Antes de que empezaran a salir, Kinoko le confesó abiertamente que eran poliamorosos. Kinoko tuvo otras tres parejas en algún momento de su relación.
"Al principio, me sentía ansioso y celoso cuando (Kinoko) salía con otras personas, y eso provocaba discusiones", recuerda el hombre.
Hablaba con Kinoko todos los días y a veces la acompañaba cuando se reunían con sus otras parejas para comer. Ver a sus parejas cara a cara, decía, le ayudaba a disipar sus dudas.
"Conocerlos me causó una buena impresión. Comprendí por qué (Kinoko) se preocupaba por ellos."
Tras unos tres años, alcanzó una especie de paz. "Aunque (Kinoko) tiene otras parejas", dice, "su afecto por mí no disminuye".
Hoy, diez años después, la relación entre el hombre y Kinoko es sólida. Cuando Kinoko se enamora de alguien nuevo, su pareja la escucha y la apoya.
El hombre también tiene otras alianzas, y todos los involucrados están al tanto y aceptan el acuerdo. "Kinoko es una persona importante que me ayudó a cambiar mis valores", afirma.
La incursión de Kinoko en el poliamor comenzó cuando tenía alrededor de 28 años. Salieron juntos por primera vez en la adolescencia, pero después de entrar en la universidad, rápidamente se enamoraron de otra persona.
«Me daba miedo que fuera extraño sentir algo por más de una persona», recuerda Kinoko. Durante una clase de antropología, aprendieron sobre la poligamia y, tras investigar más a fondo, descubrieron el concepto de poliamor.
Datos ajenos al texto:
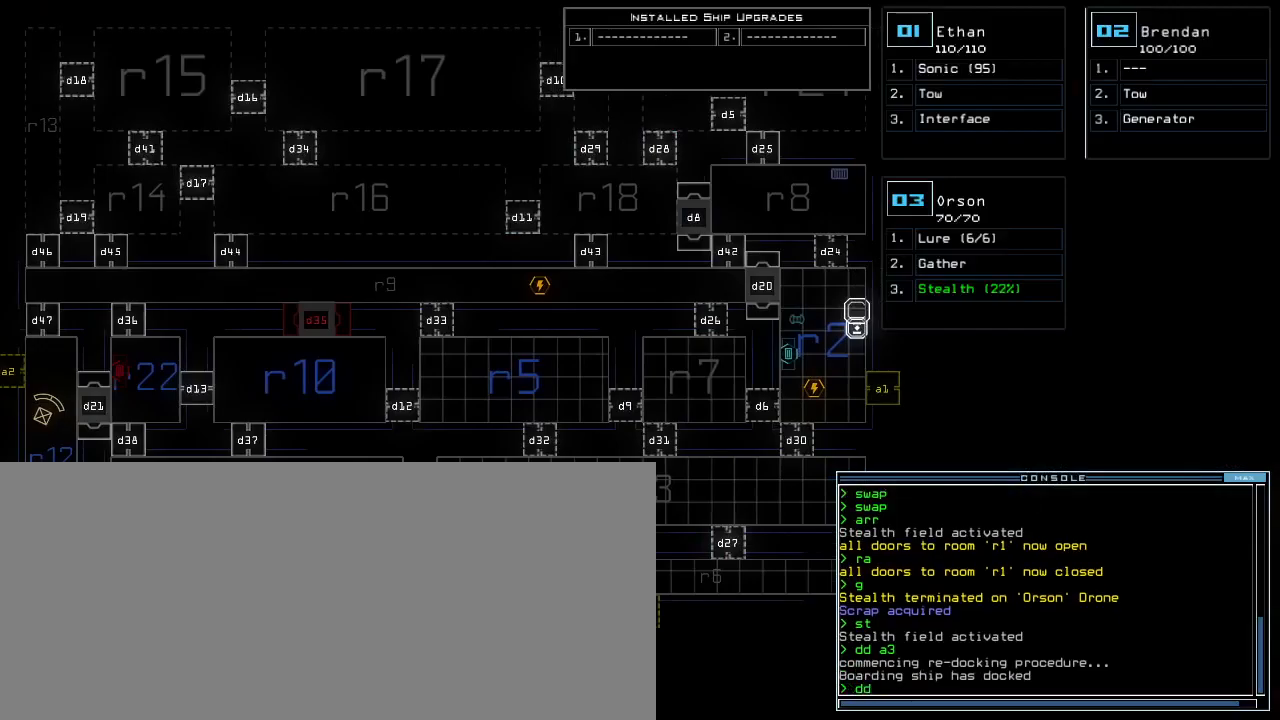
{"keys": [], "events": [[83, "space", "up"], [150, "a", "up"]]}
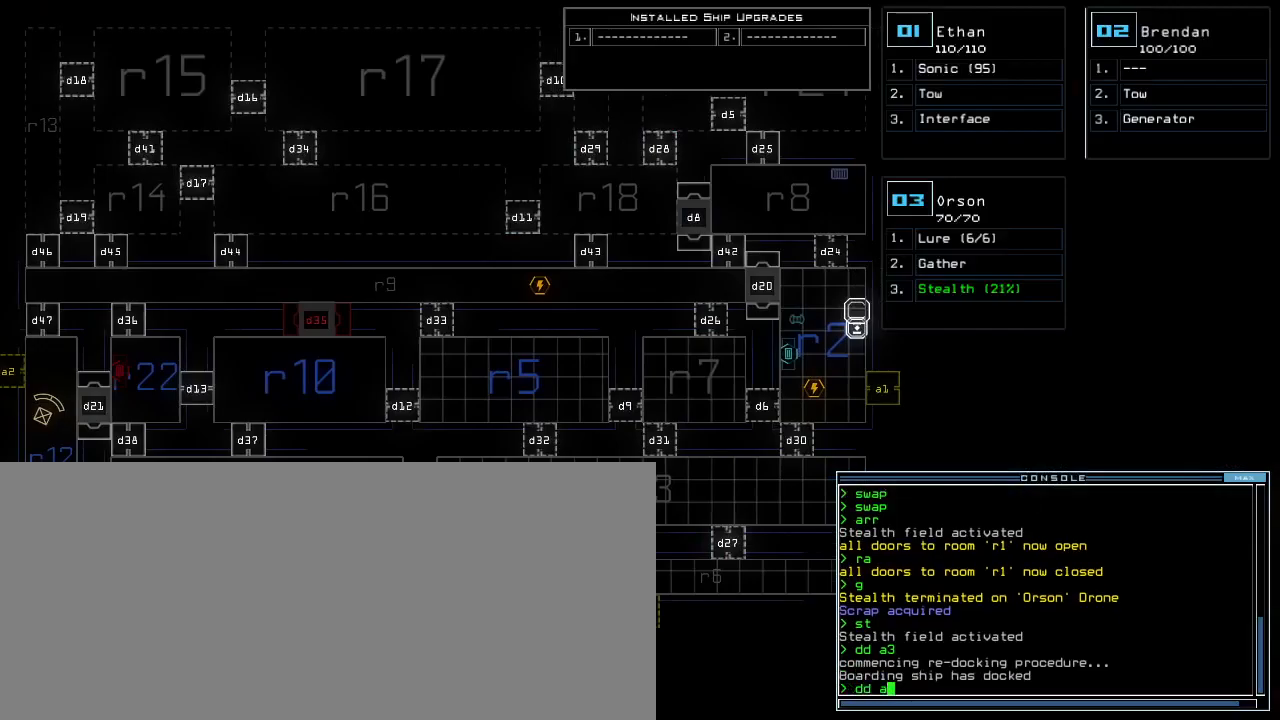
{"keys": [], "events": [[83, "2", "down"], [150, "return", "down"], [200, "2", "up"], [200, "return", "up"]]}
Sin embargo, Kinoko no estaba listo para aceptarlo de inmediato. Durante la siguiente década, intentó amar a una pareja a la vez. Pero tras una dolorosa ruptura con alguien a quien esperaba ser fiel, decidió que ya no podía negar sus verdaderos deseos.
“Aunque significara ser rechazada por todos o sentirme sola”, dijo Kinoko, “quería vivir honestamente conmigo misma”. A partir de entonces, se comprometieron a vivir una vida poliamorosa.
La poliamoría como concepto social ganó visibilidad en Estados Unidos en las décadas de 1980 y 1990.
Algunos municipios reconocen ahora oficialmente las relaciones poliamorosas, otorgando beneficios como cobertura médica compartida y derechos de visita hospitalaria.
En Japón, sin embargo, la poliamoría aún enfrenta obstáculos sociales, ya que sus seguidores se encuentran con incomprensión y discriminación.
Los críticos a veces lo desestiman con comentarios como "Simplemente no conocen el verdadero amor", o "No deberían sentir celos", o incluso "Se acuestan con cualquiera".
Sin embargo, la concienciación está creciendo lentamente. En una reciente encuesta online realizada por una empresa de eventos a 3.000 hombres y mujeres, aproximadamente el 10% declaró haber tenido una relación sentimental con alguien que practica el poliamor.
Kinoko no espera que sus decisiones sean del agrado de la mayoría. «No pretendo recomendar el poliamor a todo el mundo», afirma. «Simplemente quiero que la gente reflexione más profundamente sobre el tipo de relación que realmente puede hacerles felices».